» **What you are asked to do**
List each line in the data below that contains the string "region".

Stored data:

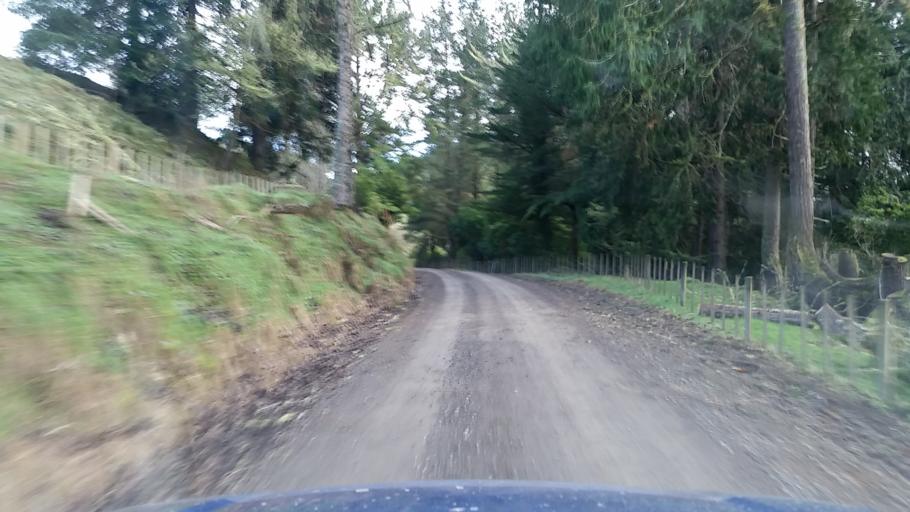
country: NZ
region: Taranaki
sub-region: New Plymouth District
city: Waitara
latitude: -39.1009
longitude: 174.8401
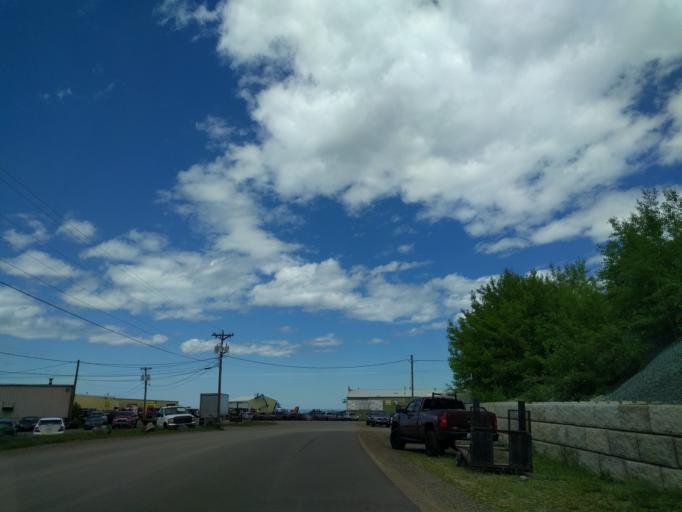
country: US
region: Michigan
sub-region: Marquette County
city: Trowbridge Park
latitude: 46.5395
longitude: -87.4987
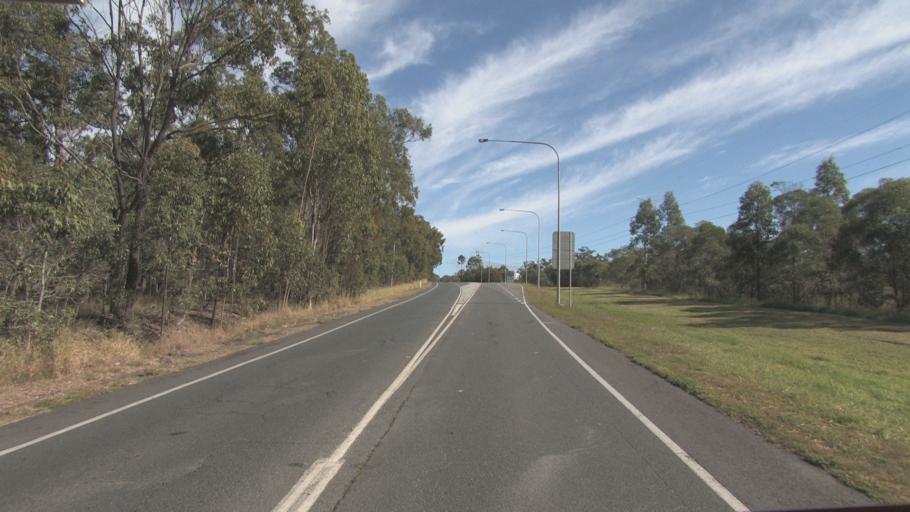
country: AU
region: Queensland
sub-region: Brisbane
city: Forest Lake
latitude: -27.6360
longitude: 152.9681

» **Worked answer**
region: Taranaki
sub-region: New Plymouth District
region: Michigan
sub-region: Marquette County
region: Queensland
sub-region: Brisbane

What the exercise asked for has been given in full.